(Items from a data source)

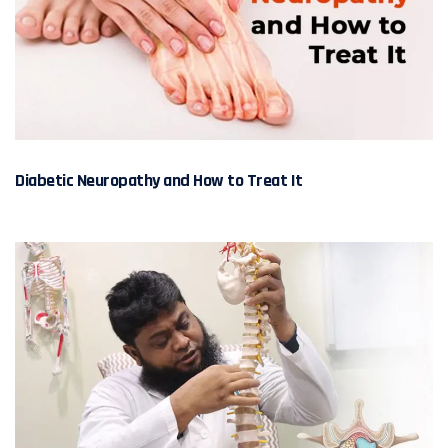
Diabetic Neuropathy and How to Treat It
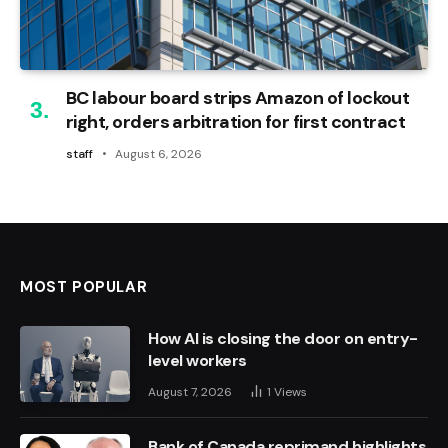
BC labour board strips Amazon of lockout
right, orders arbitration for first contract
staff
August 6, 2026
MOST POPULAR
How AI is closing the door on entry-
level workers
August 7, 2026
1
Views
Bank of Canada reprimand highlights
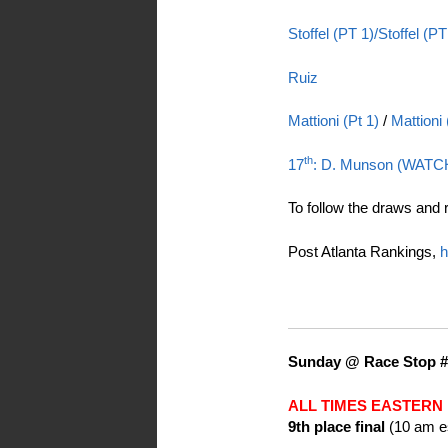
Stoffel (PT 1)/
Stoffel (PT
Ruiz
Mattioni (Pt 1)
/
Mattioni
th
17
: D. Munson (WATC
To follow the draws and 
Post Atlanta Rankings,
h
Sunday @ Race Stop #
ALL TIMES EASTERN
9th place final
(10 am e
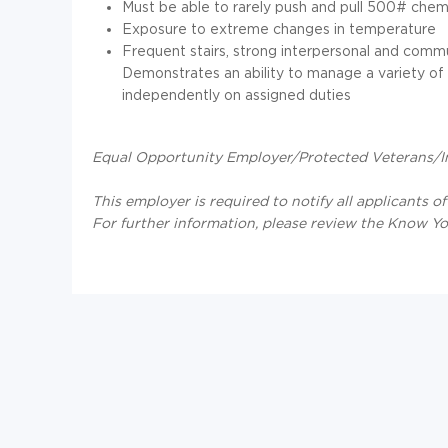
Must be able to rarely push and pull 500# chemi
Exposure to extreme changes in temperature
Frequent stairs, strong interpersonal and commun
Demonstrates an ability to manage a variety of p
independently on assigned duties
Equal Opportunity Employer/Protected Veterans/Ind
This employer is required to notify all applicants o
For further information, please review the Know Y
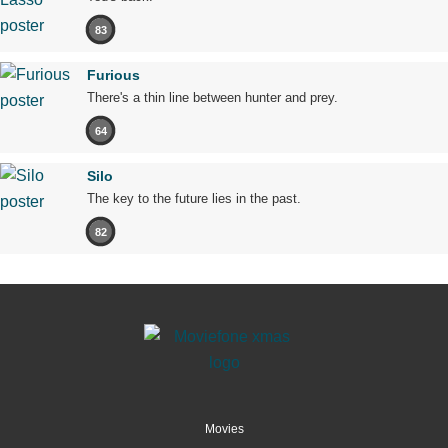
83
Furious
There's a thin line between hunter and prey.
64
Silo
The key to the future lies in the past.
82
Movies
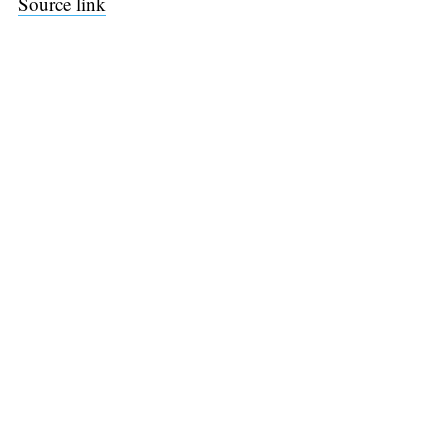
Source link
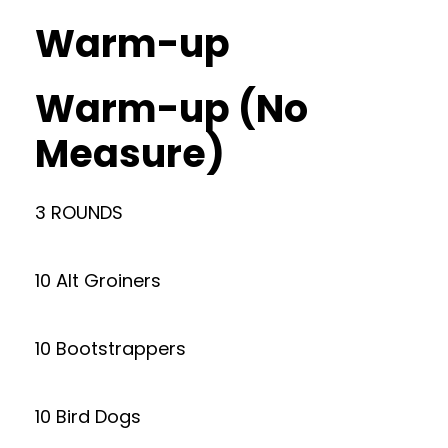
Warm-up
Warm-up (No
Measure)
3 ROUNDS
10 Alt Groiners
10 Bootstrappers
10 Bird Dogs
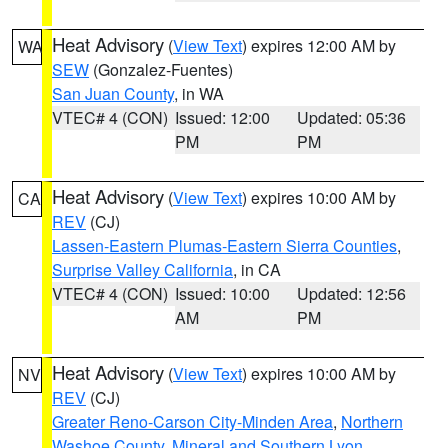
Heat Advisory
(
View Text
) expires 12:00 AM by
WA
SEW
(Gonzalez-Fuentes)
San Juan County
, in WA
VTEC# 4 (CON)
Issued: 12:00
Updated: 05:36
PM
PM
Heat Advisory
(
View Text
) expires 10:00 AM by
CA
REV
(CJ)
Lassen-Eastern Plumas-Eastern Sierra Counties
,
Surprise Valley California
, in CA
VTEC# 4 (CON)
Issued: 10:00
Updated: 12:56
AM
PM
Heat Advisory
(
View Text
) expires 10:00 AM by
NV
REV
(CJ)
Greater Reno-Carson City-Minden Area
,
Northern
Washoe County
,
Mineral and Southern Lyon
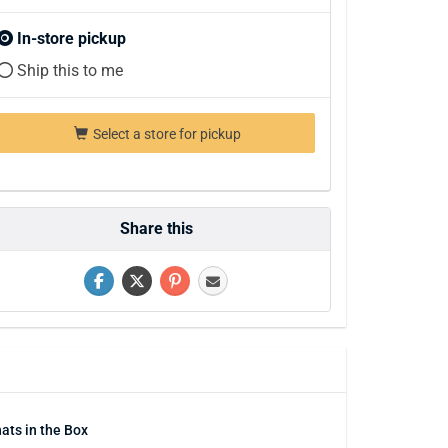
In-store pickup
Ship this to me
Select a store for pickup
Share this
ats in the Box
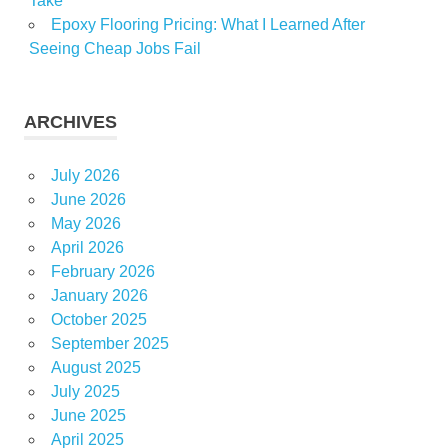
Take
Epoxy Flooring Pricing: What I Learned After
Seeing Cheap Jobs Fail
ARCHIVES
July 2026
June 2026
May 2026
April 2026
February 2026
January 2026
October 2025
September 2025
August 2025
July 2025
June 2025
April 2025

BRIEF:
Duplicate every line of text in the listing above word for word, leaving out the pictures.

COMPLETED EXERCISE:
Diabetic Neuropathy and How to Treat It
BC labour board strips Amazon of lockout
right, orders arbitration for first contract
staff
August 6, 2026
MOST POPULAR
How AI is closing the door on entry-
level workers
August 7, 2026
1
Views
Bank of Canada reprimand highlights
Stoffel (PT 1)/
Stoffel (PT
Ruiz
Mattioni (Pt 1)
/
Mattioni
th
17
: D. Munson (WATC
To follow the draws and 
Post Atlanta Rankings,
h
Sunday @ Race Stop #
ALL TIMES EASTERN
9th place final
(10 am e
Must be able to rarely push and pull 500# chemi
Exposure to extreme changes in temperature
Frequent stairs, strong interpersonal and commun
Demonstrates an ability to manage a variety of p
independently on assigned duties
Equal Opportunity Employer/Protected Veterans/Ind
This employer is required to notify all applicants o
For further information, please review the Know Y
83
Furious
There's a thin line between hunter and prey.
64
Silo
The key to the future lies in the past.
82
Movies
Source link
Warm-up
Warm-up (No
Measure)
3 ROUNDS
10 Alt Groiners
10 Bootstrappers
10 Bird Dogs
Heat Advisory
(
View Text
) expires 12:00 AM by
WA
SEW
(Gonzalez-Fuentes)
San Juan County
, in WA
VTEC# 4 (CON)
Issued: 12:00
Updated: 05:36
PM
PM
Heat Advisory
(
View Text
) expires 10:00 AM by
CA
REV
(CJ)
Lassen-Eastern Plumas-Eastern Sierra Counties
,
Surprise Valley California
, in CA
VTEC# 4 (CON)
Issued: 10:00
Updated: 12:56
AM
PM
Heat Advisory
(
View Text
) expires 10:00 AM by
NV
REV
(CJ)
Greater Reno-Carson City-Minden Area
,
Northern
Washoe County
,
Mineral and Southern Lyon
In-store pickup
Ship this to me
Select a store for pickup
Share this
ats in the Box
Take
Epoxy Flooring Pricing: What I Learned After
Seeing Cheap Jobs Fail
ARCHIVES
July 2026
June 2026
May 2026
April 2026
February 2026
January 2026
October 2025
September 2025
August 2025
July 2025
June 2025
April 2025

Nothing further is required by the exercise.